アヒルの首にザリガニ、日本人に馴染みのない食材がズラリ…世代交代の「アメ横」で起きている「中国化」の波
正月用の食材が並ぶ「年末の風物詩」が風前の灯火
Profile
東京・上野の「アメ横」は、年末に多くの客が正月用の食材を買い求める光景が風物詩として知られているが、いまその風景が変わりつつある。一体何が起きているのか。日本経済新聞取材班がまとめた『ニッポン華僑100万人時代 新中国勢力の台頭で激変する社会』(KADOKAWA)の一節を紹介する――。 ※登場する取材協力者の肩書きや年齢は取材当時のものです。
アメ横から薄れる「日本らしさ」
「『アメ横通り』に並ぶ飲食店の8割はもう、経営者が中国人じゃないか」
東京・上野のアメ横商店街連合会で会長を務める、星野勲さん(73)は少しあきらめ気味にそう話す。アメ横商店街は東京都台東区に位置し、JR上野駅と御徒町駅の間、約500メートルにわたり、今なお約370の店舗がひしめき合う。

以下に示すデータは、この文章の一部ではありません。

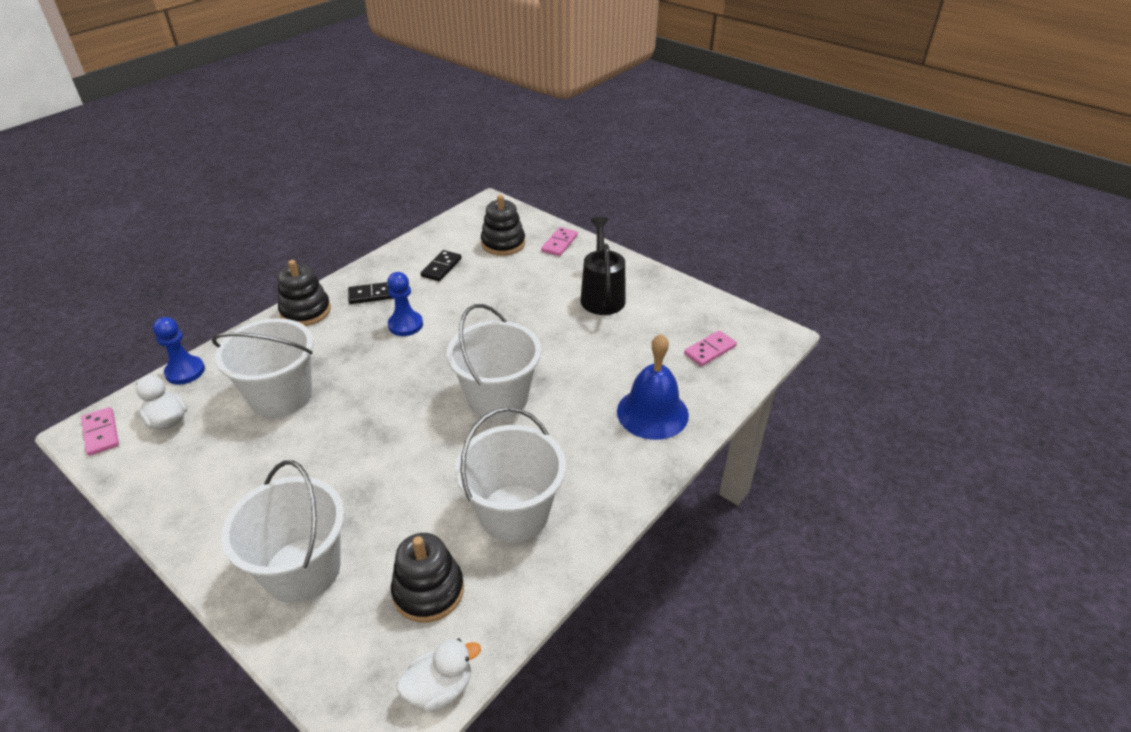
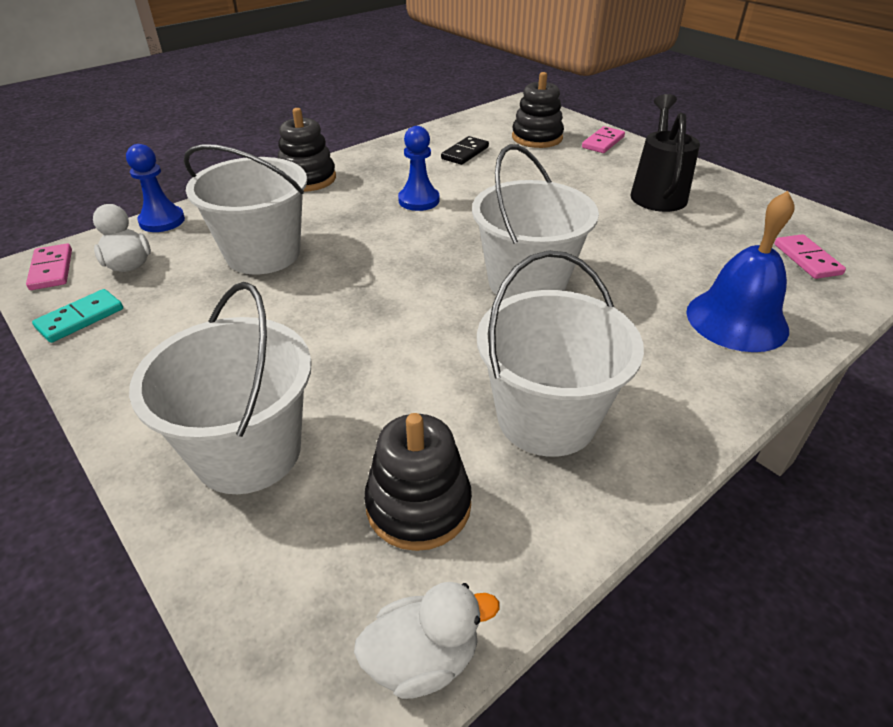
camera: 10 degrees right, 0 degrees up
black domino [348,282,394,304] -> none
pink domino [684,330,737,366] -> pink domino turned 75 degrees counterclockwise [774,234,846,279]
none -> turquoise domino [32,289,123,343]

終戦直後にできた闇市を起源とし、飴を売る屋台が多かったことから「アメヤ横丁(飴屋通り)」と呼ばれ、後にはアメリカ進駐軍の放出物資を扱う店などが増えたことから「アメリカ横丁」とも呼ばれたことが、その名の由来だ。いずれにせよ、日本を象徴する代表的な商店街といっていい。そのアメ横に何が起きているのか。
アメ横といえば、まず思いつくのが年末のにぎわい。特にマグロやカニ、エビ、イクラ、数の子、ホタテといった正月用の食材が店先に並べられ、店員から飛ぶ威勢のいい掛け声が、年末のにぎわいを盛り上げ、「日本の風物詩」を作り上げてきた。
だが、その風物詩を生み出してきたはずの魚屋は、以前30軒以上はあったというが、今や5軒を数えるばかりに。代わりに増えたのが、中華系の飲食店だ。